## Exercise description
Could you repeat every line of the data below, character for character and in the same order?

Excerpts from a dataset
····················

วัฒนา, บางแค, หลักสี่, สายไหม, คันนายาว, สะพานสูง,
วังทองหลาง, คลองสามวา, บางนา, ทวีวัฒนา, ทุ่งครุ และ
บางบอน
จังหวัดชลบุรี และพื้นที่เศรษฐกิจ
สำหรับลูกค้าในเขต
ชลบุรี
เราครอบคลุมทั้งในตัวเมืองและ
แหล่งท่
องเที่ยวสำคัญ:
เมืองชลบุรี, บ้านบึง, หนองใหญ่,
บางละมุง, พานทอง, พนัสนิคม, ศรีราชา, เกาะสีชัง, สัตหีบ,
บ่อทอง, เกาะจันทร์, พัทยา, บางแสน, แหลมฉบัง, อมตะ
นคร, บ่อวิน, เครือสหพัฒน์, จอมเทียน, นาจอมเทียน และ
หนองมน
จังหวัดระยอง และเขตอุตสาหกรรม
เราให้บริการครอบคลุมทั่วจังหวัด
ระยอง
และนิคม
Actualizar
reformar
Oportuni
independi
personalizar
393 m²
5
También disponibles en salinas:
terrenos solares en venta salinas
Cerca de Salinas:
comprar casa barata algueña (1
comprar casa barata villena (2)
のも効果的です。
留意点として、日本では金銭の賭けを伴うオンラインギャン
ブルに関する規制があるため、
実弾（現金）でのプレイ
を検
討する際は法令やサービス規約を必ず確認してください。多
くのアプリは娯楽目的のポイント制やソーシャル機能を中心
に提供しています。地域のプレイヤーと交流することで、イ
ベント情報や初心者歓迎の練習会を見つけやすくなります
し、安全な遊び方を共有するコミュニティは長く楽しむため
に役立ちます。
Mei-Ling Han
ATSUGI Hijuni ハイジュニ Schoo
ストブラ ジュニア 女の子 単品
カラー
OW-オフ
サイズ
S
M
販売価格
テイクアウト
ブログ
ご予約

····················

## Expected answer
วัฒนา, บางแค, หลักสี่, สายไหม, คันนายาว, สะพานสูง,
วังทองหลาง, คลองสามวา, บางนา, ทวีวัฒนา, ทุ่งครุ และ
บางบอน
จังหวัดชลบุรี และพื้นที่เศรษฐกิจ
สำหรับลูกค้าในเขต
ชลบุรี
เราครอบคลุมทั้งในตัวเมืองและ
แหล่งท่
องเที่ยวสำคัญ:
เมืองชลบุรี, บ้านบึง, หนองใหญ่,
บางละมุง, พานทอง, พนัสนิคม, ศรีราชา, เกาะสีชัง, สัตหีบ,
บ่อทอง, เกาะจันทร์, พัทยา, บางแสน, แหลมฉบัง, อมตะ
นคร, บ่อวิน, เครือสหพัฒน์, จอมเทียน, นาจอมเทียน และ
หนองมน
จังหวัดระยอง และเขตอุตสาหกรรม
เราให้บริการครอบคลุมทั่วจังหวัด
ระยอง
และนิคม
Actualizar
reformar
Oportuni
independi
personalizar
393 m²
5
También disponibles en salinas:
terrenos solares en venta salinas
Cerca de Salinas:
comprar casa barata algueña (1
comprar casa barata villena (2)
のも効果的です。
留意点として、日本では金銭の賭けを伴うオンラインギャン
ブルに関する規制があるため、
実弾（現金）でのプレイ
を検
討する際は法令やサービス規約を必ず確認してください。多
くのアプリは娯楽目的のポイント制やソーシャル機能を中心
に提供しています。地域のプレイヤーと交流することで、イ
ベント情報や初心者歓迎の練習会を見つけやすくなります
し、安全な遊び方を共有するコミュニティは長く楽しむため
に役立ちます。
Mei-Ling Han
ATSUGI Hijuni ハイジュニ Schoo
ストブラ ジュニア 女の子 単品
カラー
OW-オフ
サイズ
S
M
販売価格
テイクアウト
ブログ
ご予約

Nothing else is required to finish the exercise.